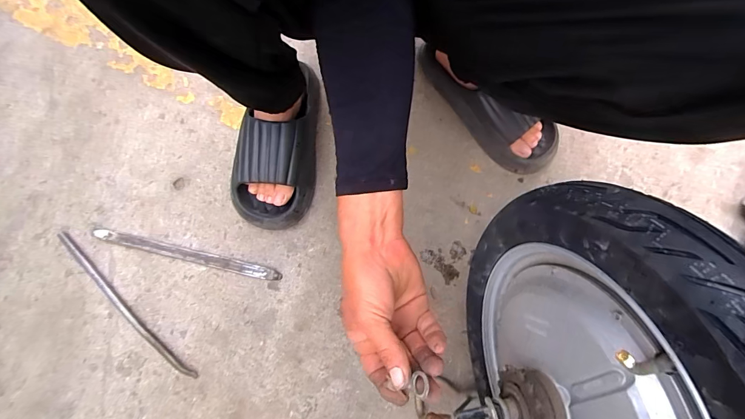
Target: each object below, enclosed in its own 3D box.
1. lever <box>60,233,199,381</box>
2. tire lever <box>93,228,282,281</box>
[{"bbox_3d":[-0.365,0.139,0.531,0.301,0.011,0.014,42,78,10],"label":"lever"},{"bbox_3d":[-0.282,0.069,0.551,0.287,0.012,0.020,13,75,3],"label":"tire lever"}]

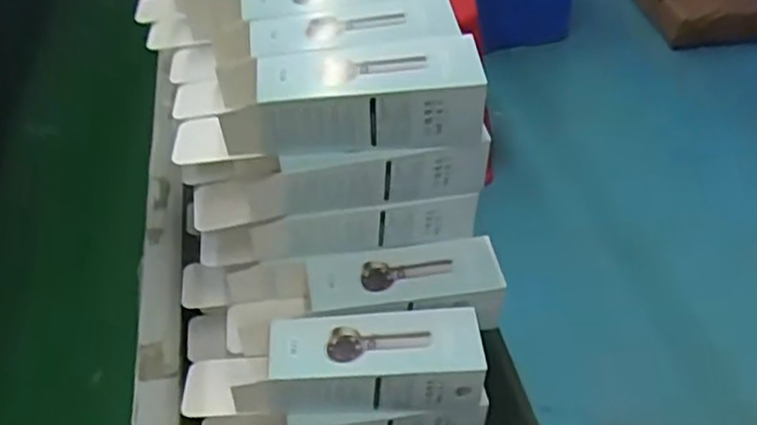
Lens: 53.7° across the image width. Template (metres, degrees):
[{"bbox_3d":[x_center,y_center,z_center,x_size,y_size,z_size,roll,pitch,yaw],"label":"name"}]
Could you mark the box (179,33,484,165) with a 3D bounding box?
[{"bbox_3d":[-0.041,-0.083,0.556,0.229,0.062,0.070,-5,40,-3],"label":"box"}]

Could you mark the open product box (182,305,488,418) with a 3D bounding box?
[{"bbox_3d":[-0.037,0.118,0.583,0.230,0.056,0.067,-4,40,-1],"label":"open product box"}]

+ + +

● TASK
Would you write each entry out again exactly, omitting the images?

● RESULT OF THE TASK
Target: each object below, enclosed in its own 3D box.
1. lever <box>60,233,199,381</box>
2. tire lever <box>93,228,282,281</box>
[{"bbox_3d":[-0.365,0.139,0.531,0.301,0.011,0.014,42,78,10],"label":"lever"},{"bbox_3d":[-0.282,0.069,0.551,0.287,0.012,0.020,13,75,3],"label":"tire lever"}]

Lens: 53.7° across the image width. Template (metres, degrees):
[{"bbox_3d":[x_center,y_center,z_center,x_size,y_size,z_size,roll,pitch,yaw],"label":"name"}]
Could you mark the box (179,33,484,165) with a 3D bounding box?
[{"bbox_3d":[-0.041,-0.083,0.556,0.229,0.062,0.070,-5,40,-3],"label":"box"}]

Could you mark the open product box (182,305,488,418) with a 3D bounding box?
[{"bbox_3d":[-0.037,0.118,0.583,0.230,0.056,0.067,-4,40,-1],"label":"open product box"}]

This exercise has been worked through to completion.